Answer:
a) The time the police officer required to reach the motorist was 15 s.
b) The speed of the officer at the moment she overtakes the motorist is 30 m/s
c) The total distance traveled by the officer was 225 m.
Explanation:
The equations for the position and velocity of an object moving in a straight line are as follows:
x = x0 + v0 · t + 1/2 · a · t²
v = v0 + a · t
Where:
x = position at time t
x0 = initial position
v0 = initial velocity
t = time
a = acceleration
v = velocity at time t
a)When the officer reaches the motorist, the position of the motorist is the same as the position of the officer:
x motorist = x officer
Using the equation for the position:
x motirist = x0 + v · t (since a = 0).
x officer = x0 + v0 · t + 1/2 · a · t²
Let´s place our frame of reference at the point where the officer starts following the motorist so that x0 = 0 for both:
x motorist = x officer
x0 + v · t = x0 + v0 · t + 1/2 · a · t² (the officer starts form rest, then, v0 = 0)
v · t = 1/2 · a · t²
Solving for t:
2 v/a = t
t = 2 · 15.0 m/s/ 2.00 m/s² = 15 s
The time the police officer required to reach the motorist was 15 s.

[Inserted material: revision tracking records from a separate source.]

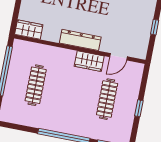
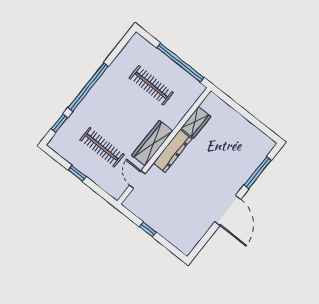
wardrobe: (29, 30) -> (196, 122), moved
wardrobe: (89, 61) -> (152, 143), width x1.50

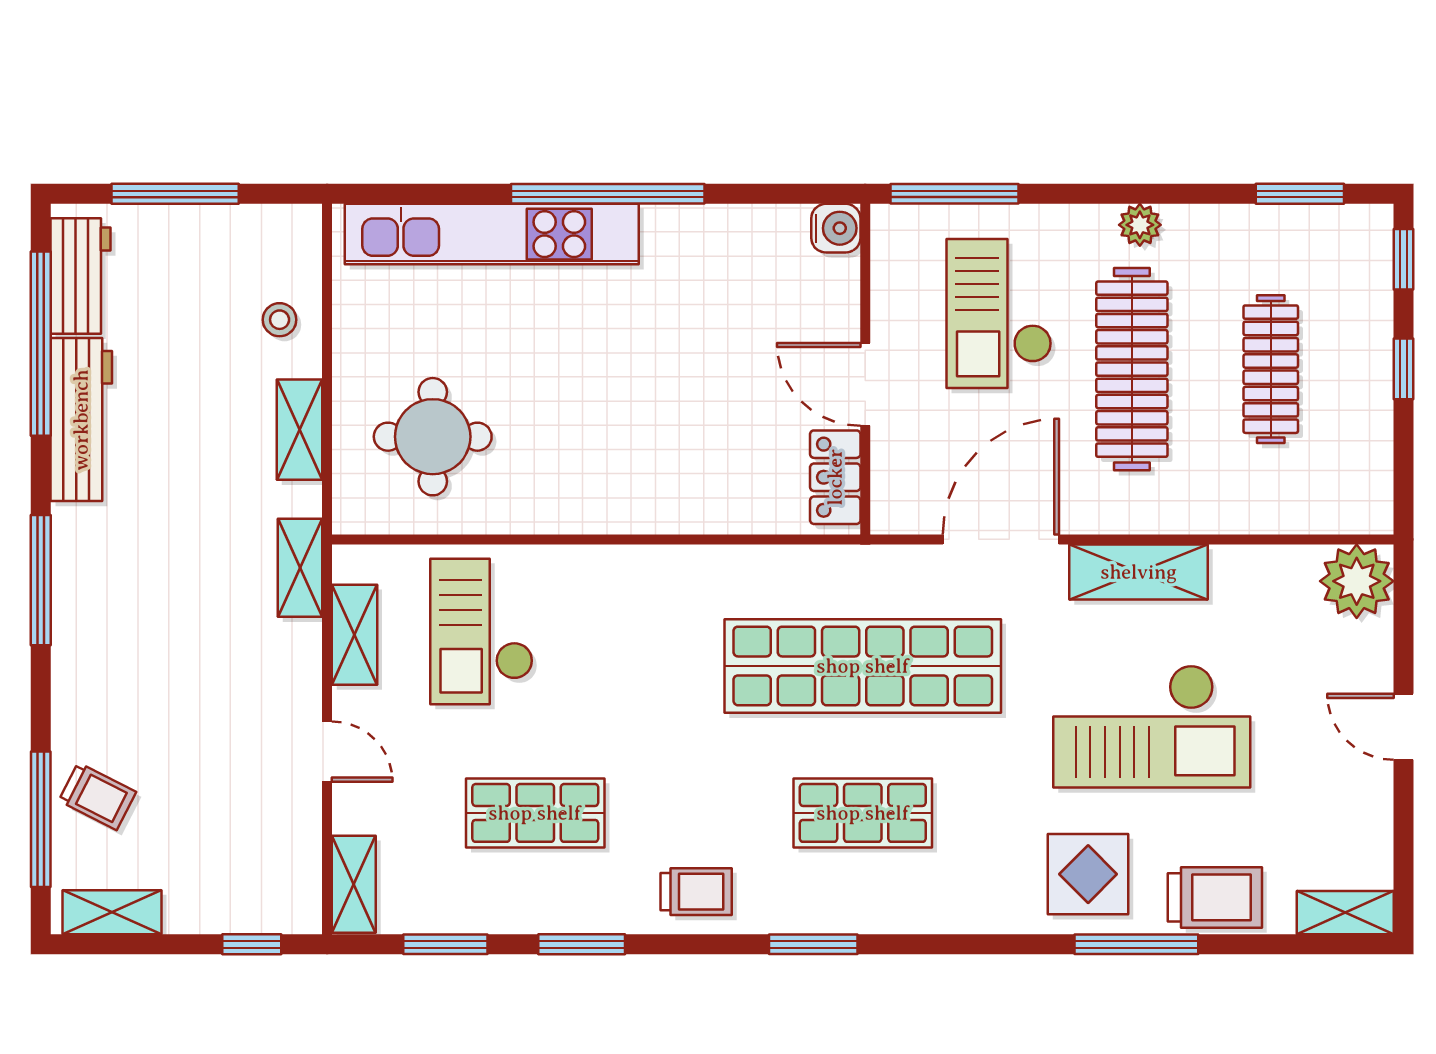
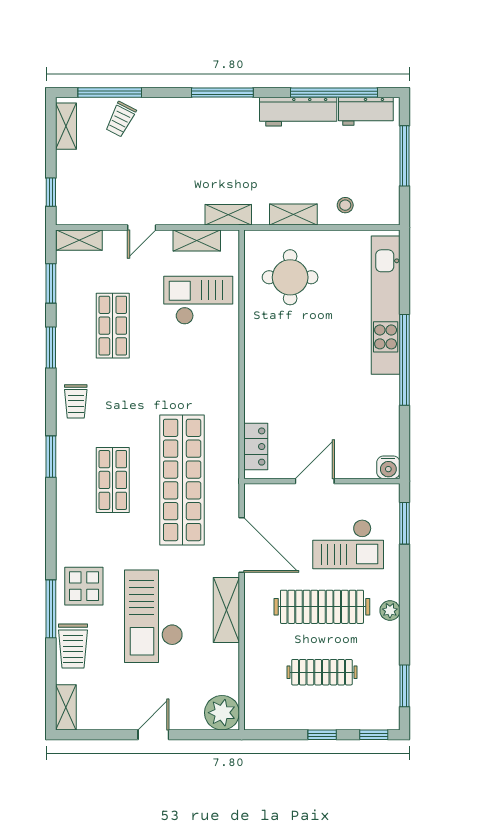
window: (955, 194) -> (405, 523), width x0.69
checkout: (999, 314) -> (348, 544), turned 180
locker: (835, 477) -> (256, 447), moved, turned 90

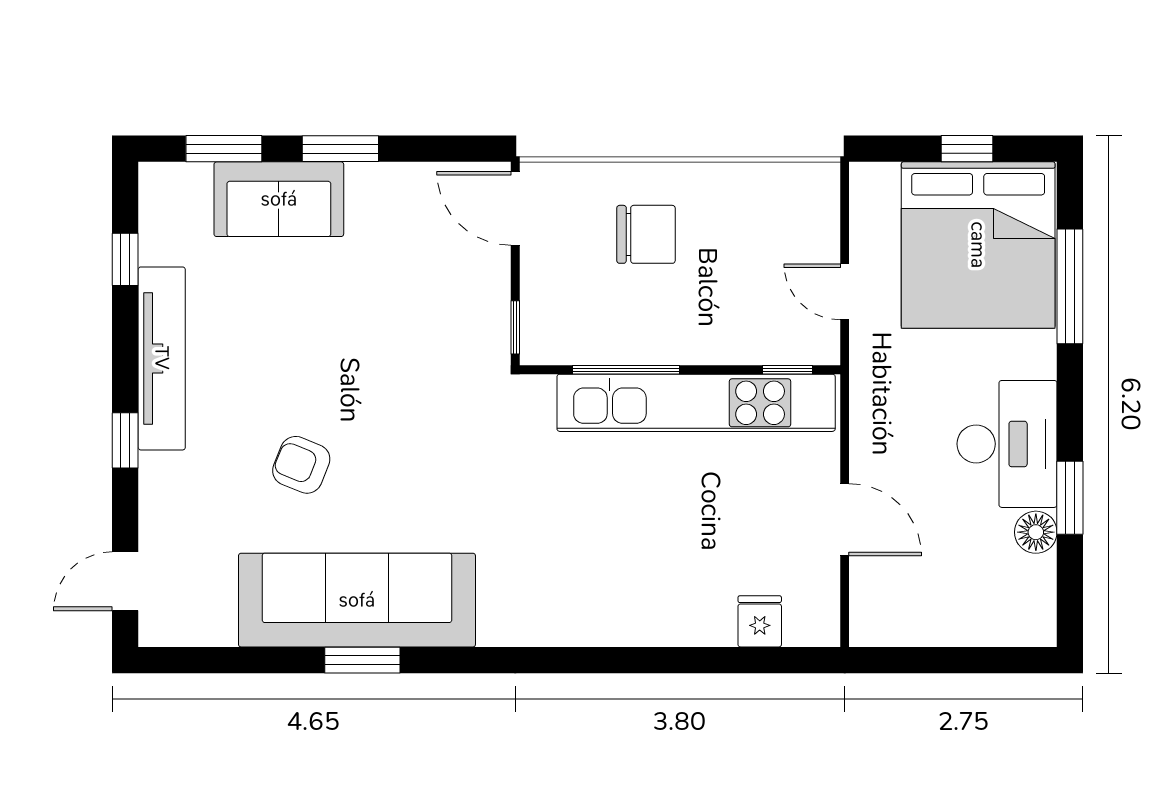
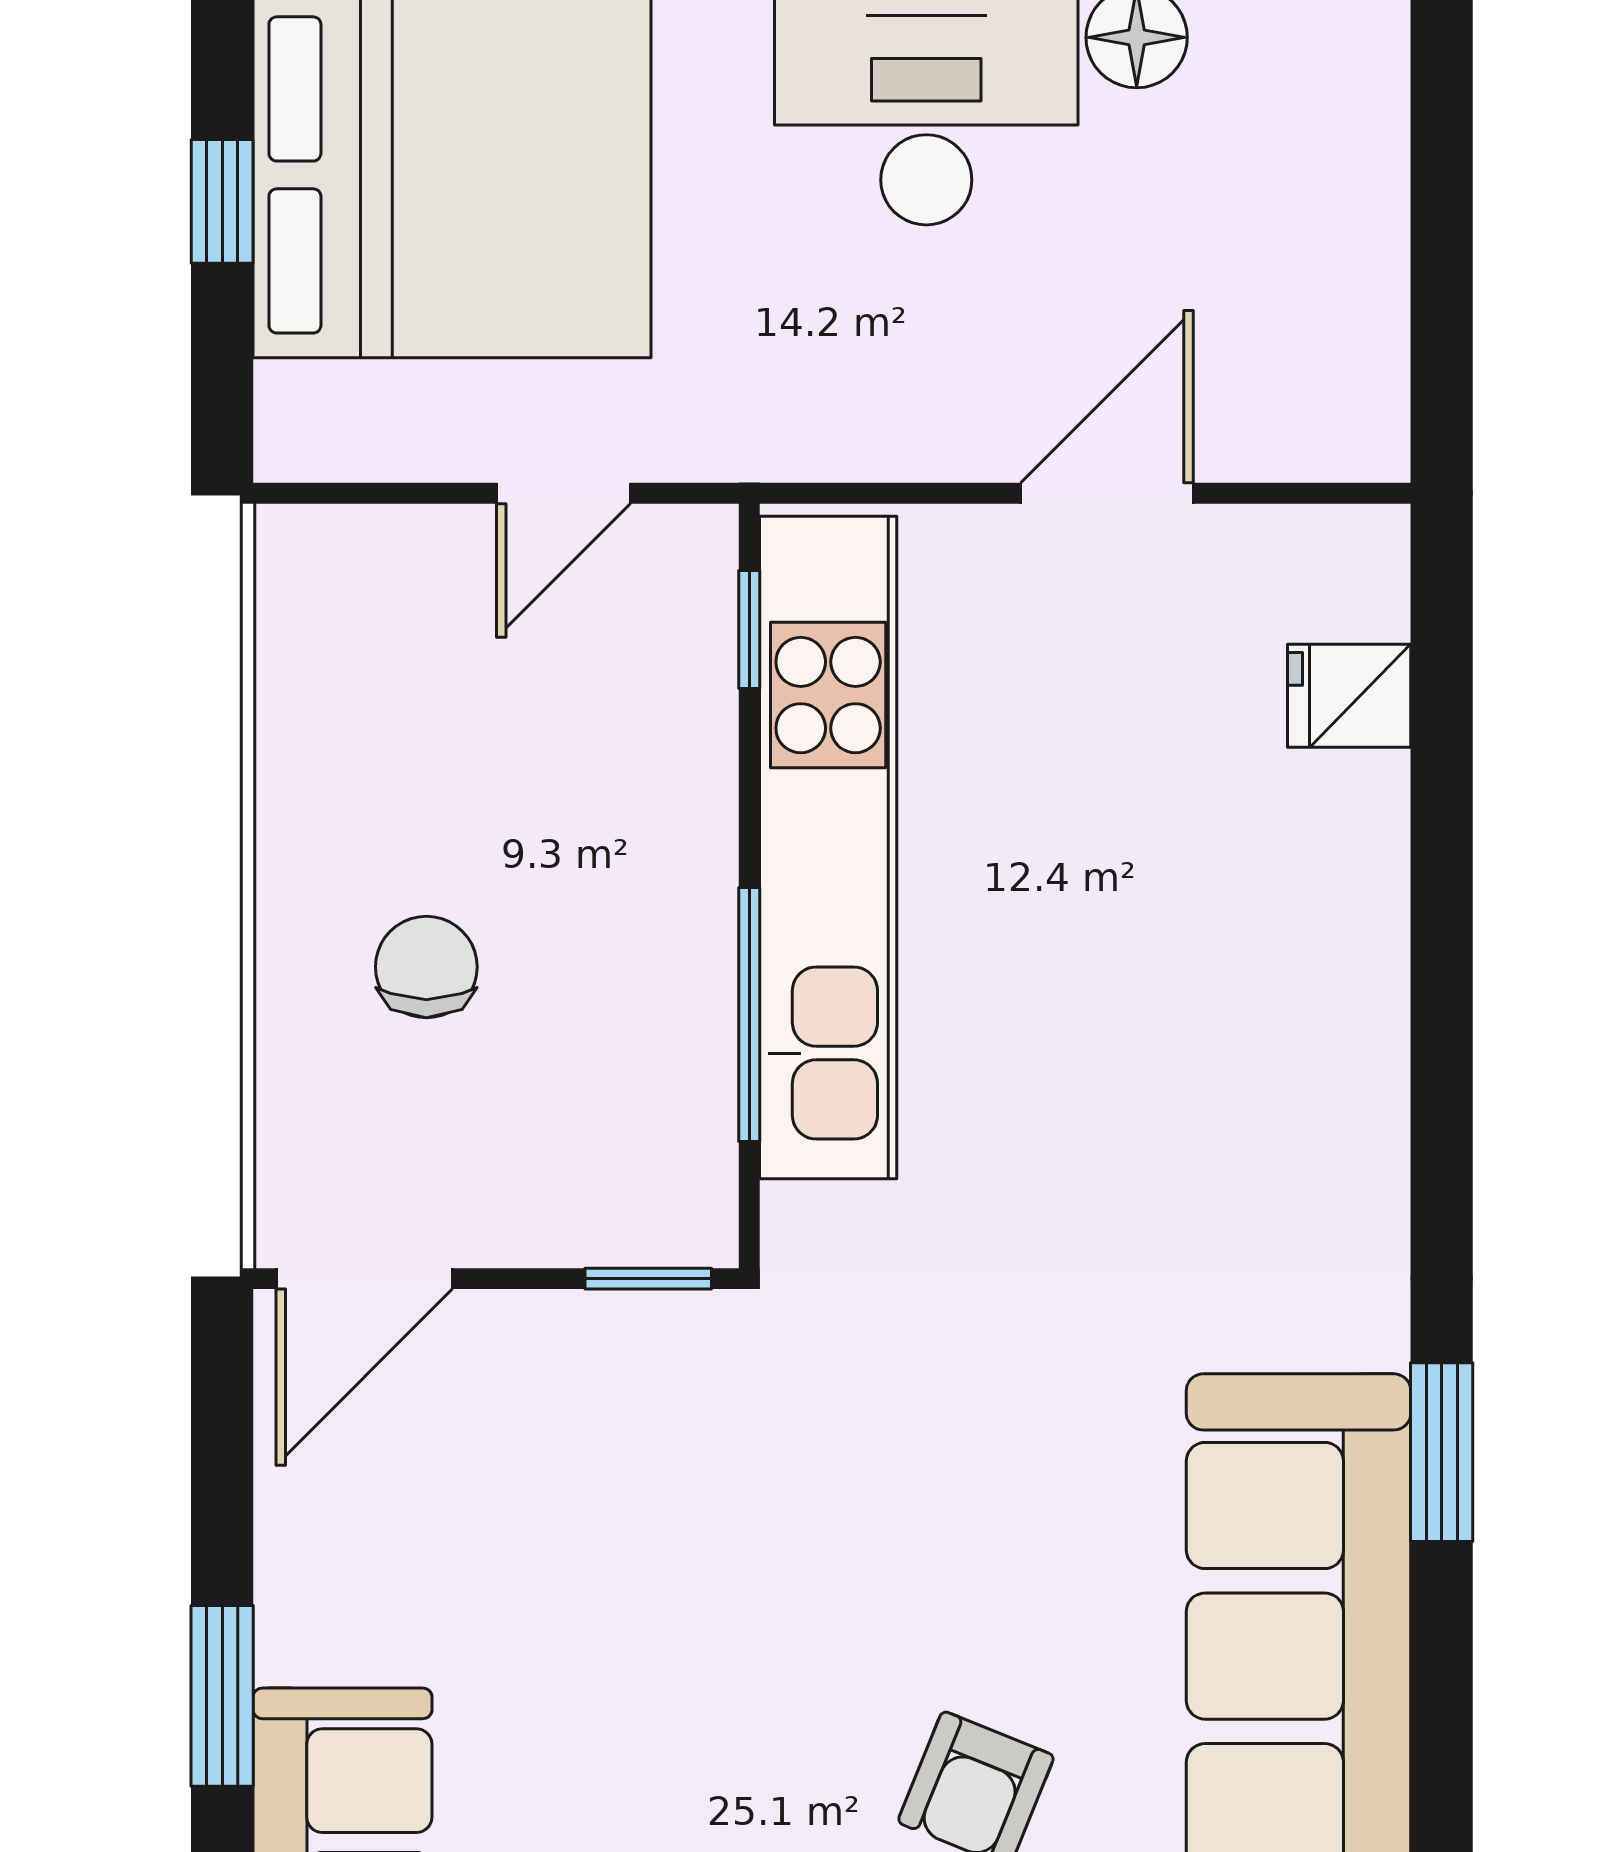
chair: (646, 234) -> (426, 967), width x0.73, depth x0.73
window: (362, 660) -> (1442, 1452), moved

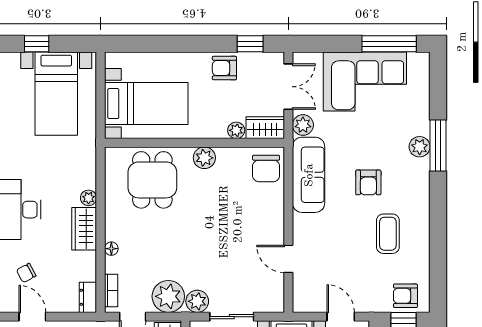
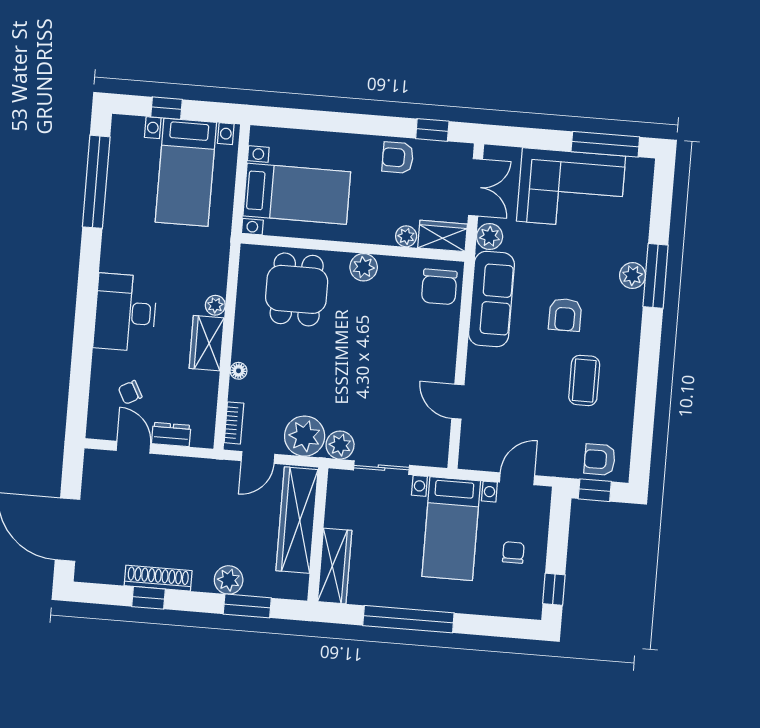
dresser: (88, 297) -> (171, 435), moved, turned 90
door: (341, 317) -> (517, 479), hinge flipped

b) Now, we can calculate the speed of the officer using the time calculated in a) and the equation for velocity:
v = v0 + a · t
v = 0 m/s + 2.00 m/s² · 15 s
v = 30 m/s
The speed of the officer at the moment she overtakes the motorist is 30 m/s
c) Using the equation for the position, we can find the traveled distance in 15 s:
x = x0 + v0 · t + 1/2 · a · t²
x = 1/2 · 2.00 m/s² · (15s)² = 225 m